Last night I was playing with the lengths of wood I had put aside for the sideboards. One will show the soulstone and victory point counts and the second will show the schemes and strategies being played. As I laid this out and tried to make it all fit I made two discoveries that will tweak my design just a little.

Firstly I realised that the soulstone and victory tracks each need 11 positions, not 10. I realised as I played it through in my mind that each player starts with 0 VP's and can get down to 0 soul stones, so I need a position for this in the track areas. The 11 positions stem from the fact you can have upto 10 soulstones in a brawl and can earn upto 10 victory points. I also considered that one count goes up and whilst the other comes down and wondered for little while about how to do the tracks before realising I was getting a bit silly about the whole thing and I really need to press on...

This shows the positions on each track, per player.

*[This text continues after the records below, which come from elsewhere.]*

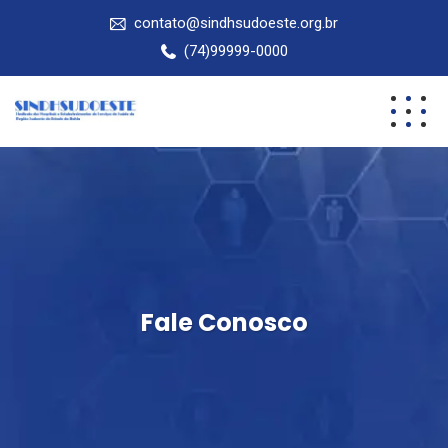
contato@sindhsudoeste.org.br
(74)99999-0000
Fale Conosco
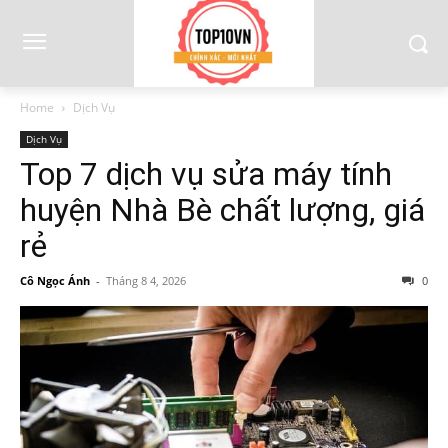
Home
Dịch Vụ
Dịch Vụ
Top 7 dịch vụ sửa máy tính
huyện Nhà Bè chất lượng, giá
rẻ
Cô Ngọc Ánh
-
Tháng 8 4, 2026
0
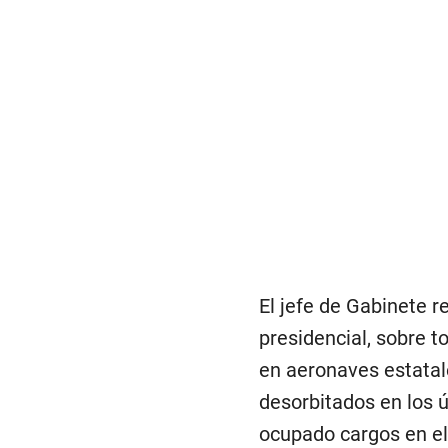
El jefe de Gabinete r
presidencial, sobre t
en aeronaves estatale
desorbitados en los 
ocupado cargos en el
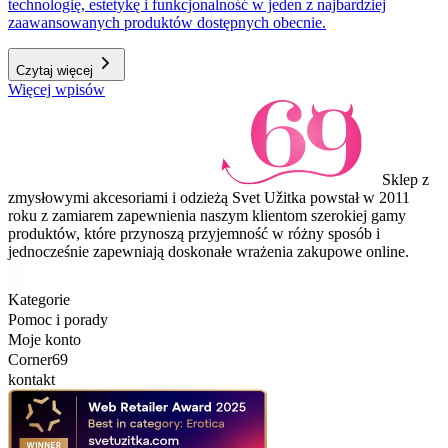
technologię, estetykę i funkcjonalność w jeden z najbardziej
zaawansowanych produktów dostępnych obecnie.
Czytaj więcej
Więcej wpisów
Sklep z
zmysłowymi akcesoriami i odzieżą Svet Užitka powstał w 2011
roku z zamiarem zapewnienia naszym klientom szerokiej gamy
produktów, które przynoszą przyjemność w różny sposób i
jednocześnie zapewniają doskonałe wrażenia zakupowe online.
Kategorie
Pomoc i porady
Moje konto
Corner69
kontakt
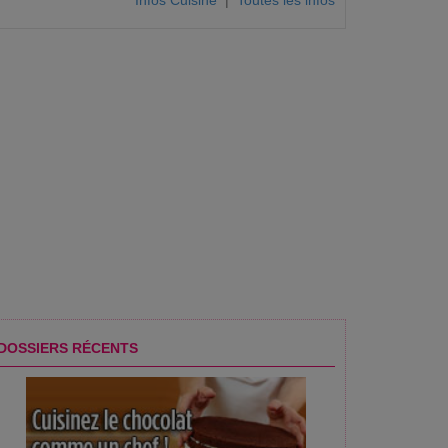
Infos Cuisine
|
Toutes les infos
DOSSIERS RÉCENTS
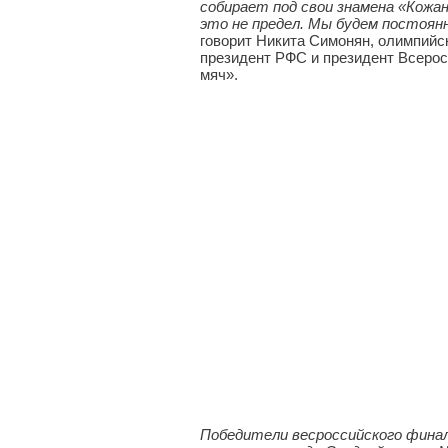
собирает под свои знамена «Кожан
это не предел. Мы будем постоян
говорит Никита Симонян, олимпийс
президент РФС и президент Всеро
мяч».
Победители весроссийского финал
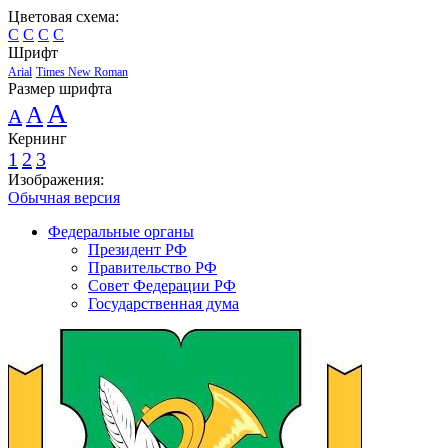
Цветовая схема:
C
C
C
C
Шрифт
Arial
Times New Roman
Размер шрифта
A
A
A
Кернинг
1
2
3
Изображения:
Обычная версия
Федеральные органы
Президент РФ
Правительство РФ
Совет Федерации РФ
Государственная дума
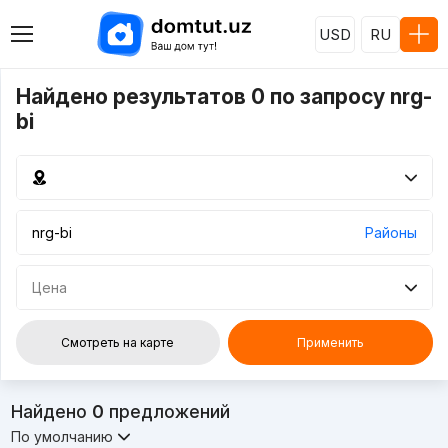
USD
RU
Найдено результатов 0 по запросу nrg-
bi
Районы
Цена
Смотреть на карте
Применить
Найдено
0
предложений
По умолчанию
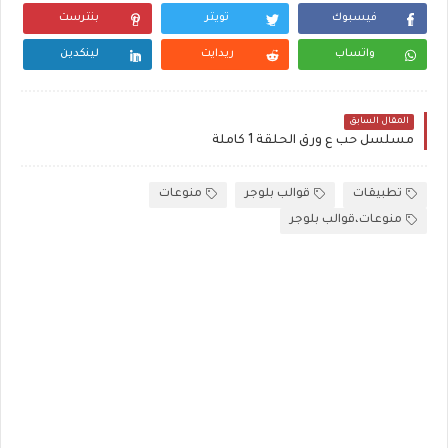
فيسبوك
تويتر
بنترست
واتساب
ريدايت
لينكدين
المقال السابق
مسلسل حب ع ورق الحلقة 1 كاملة
تطبيقات
قوالب بلوجر
منوعات
منوعات،قوالب بلوجر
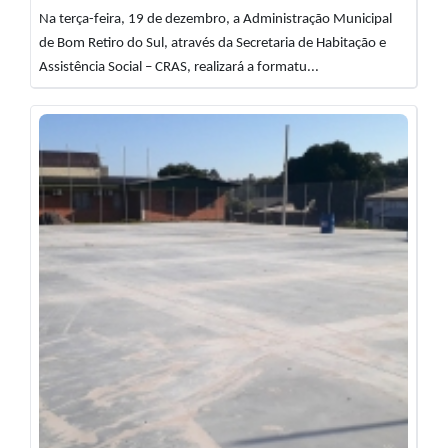
Na terça-feira, 19 de dezembro, a Administração Municipal
de Bom Retiro do Sul, através da Secretaria de Habitação e
Assistência Social – CRAS, realizará a formatu...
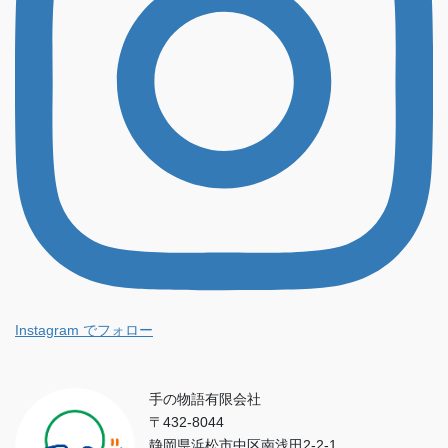
Instagram でフォロー
手の物語有限会社
〒432-8044
静岡県浜松市中区南浅田2-2-1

The intention is that each player will have two stones that they move between the positions. To stop inadvertent movement I'm intending to drill through this sideboard and create places where the stone will sit. (It'll make more sense when I post more WIP photos after the weekend.)

Then as I worked on the card management side I realised I wasn't going to get three schemes side by side so I came up with this alternative placement.

Finally came the realisation that if these sideboards fit perfectly up against the inner game board and they are all made of the same thickness MDF, then lifting the game board out to switch to the reverse side is going to be fiddly. I thought about reducing the thickness of the sideboard but ruled that out because I already have the wood cut. The answer in the end is to cut a handgrip sized hole in the sideboards, so I can get my hands in to lift out and flip the inner gaming board.

It may all be semantics, I haven't yet put it all down together, but I'm excited to get this project back underway and show some progress after the weekend.